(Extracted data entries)

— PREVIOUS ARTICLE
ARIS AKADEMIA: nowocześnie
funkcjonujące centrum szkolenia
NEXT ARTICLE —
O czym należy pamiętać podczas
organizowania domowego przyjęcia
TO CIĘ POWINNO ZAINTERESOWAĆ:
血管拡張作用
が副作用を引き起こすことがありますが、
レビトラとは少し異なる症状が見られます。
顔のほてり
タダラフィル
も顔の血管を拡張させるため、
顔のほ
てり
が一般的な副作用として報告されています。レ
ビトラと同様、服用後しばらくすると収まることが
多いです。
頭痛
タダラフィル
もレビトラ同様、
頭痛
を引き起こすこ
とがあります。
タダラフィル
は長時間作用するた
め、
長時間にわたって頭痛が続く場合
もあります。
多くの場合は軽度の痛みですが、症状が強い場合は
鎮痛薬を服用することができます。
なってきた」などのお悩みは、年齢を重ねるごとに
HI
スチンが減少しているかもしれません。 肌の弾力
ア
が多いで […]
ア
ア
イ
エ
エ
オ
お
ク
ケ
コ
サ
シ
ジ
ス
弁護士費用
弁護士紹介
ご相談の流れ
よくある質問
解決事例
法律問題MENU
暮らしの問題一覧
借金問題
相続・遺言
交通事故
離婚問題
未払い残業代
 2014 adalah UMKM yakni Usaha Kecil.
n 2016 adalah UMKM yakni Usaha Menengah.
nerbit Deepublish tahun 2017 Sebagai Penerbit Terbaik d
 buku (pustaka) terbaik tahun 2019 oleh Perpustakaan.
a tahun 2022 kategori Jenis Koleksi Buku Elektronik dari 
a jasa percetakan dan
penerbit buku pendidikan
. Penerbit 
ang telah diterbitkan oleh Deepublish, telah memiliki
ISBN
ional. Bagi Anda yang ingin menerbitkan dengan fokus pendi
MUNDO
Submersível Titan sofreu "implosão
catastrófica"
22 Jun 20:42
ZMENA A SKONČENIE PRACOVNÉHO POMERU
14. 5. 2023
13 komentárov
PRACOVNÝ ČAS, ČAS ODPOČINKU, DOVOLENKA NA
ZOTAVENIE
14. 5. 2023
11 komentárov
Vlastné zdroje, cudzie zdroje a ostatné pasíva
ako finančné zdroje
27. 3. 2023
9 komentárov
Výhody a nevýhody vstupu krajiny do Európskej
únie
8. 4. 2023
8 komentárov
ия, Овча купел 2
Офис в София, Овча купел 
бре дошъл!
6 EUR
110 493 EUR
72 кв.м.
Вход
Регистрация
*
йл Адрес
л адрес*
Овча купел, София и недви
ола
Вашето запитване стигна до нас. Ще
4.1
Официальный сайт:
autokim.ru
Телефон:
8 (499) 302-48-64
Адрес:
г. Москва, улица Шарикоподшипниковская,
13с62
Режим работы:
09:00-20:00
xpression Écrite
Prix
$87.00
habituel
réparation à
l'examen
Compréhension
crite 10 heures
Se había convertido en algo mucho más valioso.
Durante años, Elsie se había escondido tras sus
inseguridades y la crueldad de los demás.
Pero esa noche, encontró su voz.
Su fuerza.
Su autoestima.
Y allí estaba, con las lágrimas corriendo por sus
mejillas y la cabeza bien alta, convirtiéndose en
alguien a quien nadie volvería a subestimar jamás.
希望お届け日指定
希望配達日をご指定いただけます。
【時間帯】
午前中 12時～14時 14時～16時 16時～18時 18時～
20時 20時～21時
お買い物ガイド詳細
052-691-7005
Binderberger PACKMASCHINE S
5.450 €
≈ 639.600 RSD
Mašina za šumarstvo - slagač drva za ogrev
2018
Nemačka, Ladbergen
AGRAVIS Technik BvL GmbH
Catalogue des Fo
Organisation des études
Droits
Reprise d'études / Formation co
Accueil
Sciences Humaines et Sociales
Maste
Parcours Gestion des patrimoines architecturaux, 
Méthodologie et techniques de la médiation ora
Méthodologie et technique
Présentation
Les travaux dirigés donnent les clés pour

_Request_
Update the lines from the first one through the line containing "n 2016 adalah UMKM yakni Usaha Menengah.": change "ARTICLE" to "POST" and leave everything else unchanged.

_Written answer_
— PREVIOUS POST
ARIS AKADEMIA: nowocześnie
funkcjonujące centrum szkolenia
NEXT POST —
O czym należy pamiętać podczas
organizowania domowego przyjęcia
TO CIĘ POWINNO ZAINTERESOWAĆ:
血管拡張作用
が副作用を引き起こすことがありますが、
レビトラとは少し異なる症状が見られます。
顔のほてり
タダラフィル
も顔の血管を拡張させるため、
顔のほ
てり
が一般的な副作用として報告されています。レ
ビトラと同様、服用後しばらくすると収まることが
多いです。
頭痛
タダラフィル
もレビトラ同様、
頭痛
を引き起こすこ
とがあります。
タダラフィル
は長時間作用するた
め、
長時間にわたって頭痛が続く場合
もあります。
多くの場合は軽度の痛みですが、症状が強い場合は
鎮痛薬を服用することができます。
なってきた」などのお悩みは、年齢を重ねるごとに
HI
スチンが減少しているかもしれません。 肌の弾力
ア
が多いで […]
ア
ア
イ
エ
エ
オ
お
ク
ケ
コ
サ
シ
ジ
ス
弁護士費用
弁護士紹介
ご相談の流れ
よくある質問
解決事例
法律問題MENU
暮らしの問題一覧
借金問題
相続・遺言
交通事故
離婚問題
未払い残業代
 2014 adalah UMKM yakni Usaha Kecil.
n 2016 adalah UMKM yakni Usaha Menengah.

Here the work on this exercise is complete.